** Start Records **

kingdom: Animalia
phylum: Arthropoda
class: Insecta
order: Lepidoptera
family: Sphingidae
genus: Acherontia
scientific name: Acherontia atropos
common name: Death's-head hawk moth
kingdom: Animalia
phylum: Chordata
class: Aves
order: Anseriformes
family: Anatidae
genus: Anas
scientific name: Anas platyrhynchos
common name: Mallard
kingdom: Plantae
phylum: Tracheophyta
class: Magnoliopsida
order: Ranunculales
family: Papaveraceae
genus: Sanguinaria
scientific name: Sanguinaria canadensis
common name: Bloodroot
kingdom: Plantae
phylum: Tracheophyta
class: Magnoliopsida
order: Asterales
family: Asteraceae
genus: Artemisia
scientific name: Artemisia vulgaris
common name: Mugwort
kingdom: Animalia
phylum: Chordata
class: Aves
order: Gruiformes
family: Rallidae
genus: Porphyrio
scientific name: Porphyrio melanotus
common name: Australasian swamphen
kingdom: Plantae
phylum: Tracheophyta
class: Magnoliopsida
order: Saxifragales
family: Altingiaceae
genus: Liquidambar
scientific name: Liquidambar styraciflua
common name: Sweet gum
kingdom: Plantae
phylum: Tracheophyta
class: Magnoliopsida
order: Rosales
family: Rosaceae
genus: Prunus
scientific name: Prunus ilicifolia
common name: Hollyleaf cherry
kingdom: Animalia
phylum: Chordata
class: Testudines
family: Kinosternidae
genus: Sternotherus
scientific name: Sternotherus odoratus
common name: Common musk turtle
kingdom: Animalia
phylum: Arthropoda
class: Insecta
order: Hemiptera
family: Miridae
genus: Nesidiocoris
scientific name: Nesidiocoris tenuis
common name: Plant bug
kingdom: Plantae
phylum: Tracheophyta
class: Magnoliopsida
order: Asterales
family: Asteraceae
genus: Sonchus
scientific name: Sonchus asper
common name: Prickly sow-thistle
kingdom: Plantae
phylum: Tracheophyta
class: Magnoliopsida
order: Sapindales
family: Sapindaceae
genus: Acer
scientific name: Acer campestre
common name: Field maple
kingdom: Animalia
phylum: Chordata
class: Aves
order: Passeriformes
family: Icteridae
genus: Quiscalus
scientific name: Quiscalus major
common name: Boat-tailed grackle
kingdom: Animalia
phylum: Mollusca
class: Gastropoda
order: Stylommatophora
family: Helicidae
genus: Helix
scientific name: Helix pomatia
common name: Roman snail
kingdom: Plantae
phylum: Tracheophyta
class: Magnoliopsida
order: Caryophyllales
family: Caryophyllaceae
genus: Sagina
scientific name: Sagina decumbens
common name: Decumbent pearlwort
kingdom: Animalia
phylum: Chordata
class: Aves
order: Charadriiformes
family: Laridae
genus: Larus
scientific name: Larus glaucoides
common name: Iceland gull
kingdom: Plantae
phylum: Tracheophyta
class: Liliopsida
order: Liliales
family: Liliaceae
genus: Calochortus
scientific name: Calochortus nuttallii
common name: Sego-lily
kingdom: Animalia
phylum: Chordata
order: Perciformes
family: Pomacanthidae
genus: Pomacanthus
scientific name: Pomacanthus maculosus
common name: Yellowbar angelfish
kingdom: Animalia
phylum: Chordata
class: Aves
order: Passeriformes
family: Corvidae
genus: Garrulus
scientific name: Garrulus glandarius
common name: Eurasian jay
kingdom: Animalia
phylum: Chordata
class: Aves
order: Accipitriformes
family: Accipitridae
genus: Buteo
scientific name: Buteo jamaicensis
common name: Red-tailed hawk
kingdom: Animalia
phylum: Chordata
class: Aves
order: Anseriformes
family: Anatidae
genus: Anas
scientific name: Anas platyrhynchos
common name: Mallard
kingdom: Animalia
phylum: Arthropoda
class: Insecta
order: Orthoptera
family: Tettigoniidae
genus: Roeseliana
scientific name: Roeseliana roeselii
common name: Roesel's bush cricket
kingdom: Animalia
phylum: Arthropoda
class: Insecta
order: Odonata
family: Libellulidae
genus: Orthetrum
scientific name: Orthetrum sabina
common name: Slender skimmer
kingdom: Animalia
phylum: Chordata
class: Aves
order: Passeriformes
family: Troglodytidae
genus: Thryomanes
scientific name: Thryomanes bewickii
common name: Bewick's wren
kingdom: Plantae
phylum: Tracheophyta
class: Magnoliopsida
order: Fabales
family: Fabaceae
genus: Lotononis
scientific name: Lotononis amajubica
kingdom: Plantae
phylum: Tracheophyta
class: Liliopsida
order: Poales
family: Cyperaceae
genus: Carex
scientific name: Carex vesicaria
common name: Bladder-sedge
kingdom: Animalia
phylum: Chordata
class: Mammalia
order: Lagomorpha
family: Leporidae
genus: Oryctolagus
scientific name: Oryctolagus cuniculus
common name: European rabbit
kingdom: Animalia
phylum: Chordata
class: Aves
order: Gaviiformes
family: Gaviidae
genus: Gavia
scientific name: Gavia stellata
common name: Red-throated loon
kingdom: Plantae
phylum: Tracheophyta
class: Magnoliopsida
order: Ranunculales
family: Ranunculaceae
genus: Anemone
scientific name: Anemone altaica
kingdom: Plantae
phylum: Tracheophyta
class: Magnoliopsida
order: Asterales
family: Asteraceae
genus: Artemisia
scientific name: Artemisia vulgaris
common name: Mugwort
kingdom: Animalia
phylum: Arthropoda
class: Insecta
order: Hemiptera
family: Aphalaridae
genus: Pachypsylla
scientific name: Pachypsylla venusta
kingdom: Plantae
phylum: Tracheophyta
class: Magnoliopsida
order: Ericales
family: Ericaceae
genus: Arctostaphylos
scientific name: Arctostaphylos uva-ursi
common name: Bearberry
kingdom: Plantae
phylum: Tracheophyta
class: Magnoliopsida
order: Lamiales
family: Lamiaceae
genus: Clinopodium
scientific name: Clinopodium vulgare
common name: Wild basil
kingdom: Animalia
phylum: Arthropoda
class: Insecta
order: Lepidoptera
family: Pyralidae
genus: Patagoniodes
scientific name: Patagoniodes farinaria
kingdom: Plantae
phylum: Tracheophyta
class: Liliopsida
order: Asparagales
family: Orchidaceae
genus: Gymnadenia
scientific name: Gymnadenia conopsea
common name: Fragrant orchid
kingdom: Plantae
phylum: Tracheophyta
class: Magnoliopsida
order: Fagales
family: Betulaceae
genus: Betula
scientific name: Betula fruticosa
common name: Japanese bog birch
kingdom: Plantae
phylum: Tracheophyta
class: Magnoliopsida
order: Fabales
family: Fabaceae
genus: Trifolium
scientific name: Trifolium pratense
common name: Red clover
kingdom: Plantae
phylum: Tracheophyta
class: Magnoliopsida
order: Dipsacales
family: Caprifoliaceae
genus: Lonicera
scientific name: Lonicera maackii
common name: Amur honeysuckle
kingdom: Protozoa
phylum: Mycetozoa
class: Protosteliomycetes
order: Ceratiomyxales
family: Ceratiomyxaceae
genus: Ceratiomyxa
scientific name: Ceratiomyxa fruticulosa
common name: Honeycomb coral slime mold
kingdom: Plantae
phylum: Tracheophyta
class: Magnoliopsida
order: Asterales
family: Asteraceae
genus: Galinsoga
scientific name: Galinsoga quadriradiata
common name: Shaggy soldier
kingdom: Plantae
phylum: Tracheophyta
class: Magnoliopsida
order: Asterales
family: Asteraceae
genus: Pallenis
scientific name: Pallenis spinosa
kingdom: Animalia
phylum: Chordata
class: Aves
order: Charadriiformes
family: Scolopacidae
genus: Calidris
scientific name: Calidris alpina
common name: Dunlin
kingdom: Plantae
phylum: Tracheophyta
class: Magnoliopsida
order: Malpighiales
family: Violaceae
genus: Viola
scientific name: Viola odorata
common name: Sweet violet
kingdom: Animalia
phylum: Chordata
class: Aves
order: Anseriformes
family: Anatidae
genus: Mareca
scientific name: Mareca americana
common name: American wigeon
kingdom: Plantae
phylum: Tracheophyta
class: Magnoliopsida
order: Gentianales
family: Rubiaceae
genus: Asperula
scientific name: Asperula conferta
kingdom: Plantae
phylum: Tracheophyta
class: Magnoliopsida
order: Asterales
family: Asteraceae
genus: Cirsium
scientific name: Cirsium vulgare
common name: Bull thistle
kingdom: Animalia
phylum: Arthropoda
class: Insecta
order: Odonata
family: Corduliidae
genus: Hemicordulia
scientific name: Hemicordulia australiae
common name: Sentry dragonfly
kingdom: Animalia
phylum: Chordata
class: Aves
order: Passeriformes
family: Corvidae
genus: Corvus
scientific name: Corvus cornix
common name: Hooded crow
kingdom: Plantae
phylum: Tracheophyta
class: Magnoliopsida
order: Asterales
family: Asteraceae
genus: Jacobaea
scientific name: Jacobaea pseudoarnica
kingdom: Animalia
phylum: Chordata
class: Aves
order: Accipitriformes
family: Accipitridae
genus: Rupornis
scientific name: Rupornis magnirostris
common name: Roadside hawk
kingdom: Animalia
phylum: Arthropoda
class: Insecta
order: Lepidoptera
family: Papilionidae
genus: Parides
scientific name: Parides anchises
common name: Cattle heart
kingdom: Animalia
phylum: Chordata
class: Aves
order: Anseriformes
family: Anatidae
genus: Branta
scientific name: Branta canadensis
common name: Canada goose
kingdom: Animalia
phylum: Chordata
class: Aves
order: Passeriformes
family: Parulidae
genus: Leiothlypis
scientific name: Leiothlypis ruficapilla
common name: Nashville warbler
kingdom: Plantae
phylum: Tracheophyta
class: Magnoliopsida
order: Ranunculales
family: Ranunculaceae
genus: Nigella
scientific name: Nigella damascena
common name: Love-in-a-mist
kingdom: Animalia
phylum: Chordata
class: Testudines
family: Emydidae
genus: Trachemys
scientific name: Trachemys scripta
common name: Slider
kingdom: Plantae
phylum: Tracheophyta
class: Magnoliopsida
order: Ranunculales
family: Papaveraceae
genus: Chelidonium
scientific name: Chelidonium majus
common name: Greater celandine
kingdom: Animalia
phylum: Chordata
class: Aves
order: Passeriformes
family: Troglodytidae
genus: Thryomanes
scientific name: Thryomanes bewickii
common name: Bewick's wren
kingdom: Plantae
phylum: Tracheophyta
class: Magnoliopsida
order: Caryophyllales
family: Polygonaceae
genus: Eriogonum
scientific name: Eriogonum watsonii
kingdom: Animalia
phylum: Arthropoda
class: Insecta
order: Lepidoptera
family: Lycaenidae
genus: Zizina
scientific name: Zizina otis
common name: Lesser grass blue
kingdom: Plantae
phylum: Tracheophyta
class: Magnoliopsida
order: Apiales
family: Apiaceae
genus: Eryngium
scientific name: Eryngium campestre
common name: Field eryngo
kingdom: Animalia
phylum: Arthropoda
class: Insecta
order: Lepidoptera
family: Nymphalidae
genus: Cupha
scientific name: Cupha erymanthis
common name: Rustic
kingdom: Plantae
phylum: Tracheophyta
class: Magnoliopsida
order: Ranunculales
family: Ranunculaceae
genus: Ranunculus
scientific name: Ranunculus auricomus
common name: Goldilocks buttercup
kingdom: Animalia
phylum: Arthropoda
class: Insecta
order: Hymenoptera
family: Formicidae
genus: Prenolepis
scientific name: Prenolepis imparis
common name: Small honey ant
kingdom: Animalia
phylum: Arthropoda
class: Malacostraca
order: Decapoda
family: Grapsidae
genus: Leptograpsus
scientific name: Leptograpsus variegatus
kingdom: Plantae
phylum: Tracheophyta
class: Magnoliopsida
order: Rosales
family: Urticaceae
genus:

** End Records **

▶ _What you are asked to do_
Change "phylum" to "division" in the records and leave everything else as it is. Start at the line that contains "scientific name: Pachypsylla venusta", end with the line that contains "order: Lamiales", and give back only those lines.

▶ _Finished exercise_
scientific name: Pachypsylla venusta
kingdom: Plantae
division: Tracheophyta
class: Magnoliopsida
order: Ericales
family: Ericaceae
genus: Arctostaphylos
scientific name: Arctostaphylos uva-ursi
common name: Bearberry
kingdom: Plantae
division: Tracheophyta
class: Magnoliopsida
order: Lamiales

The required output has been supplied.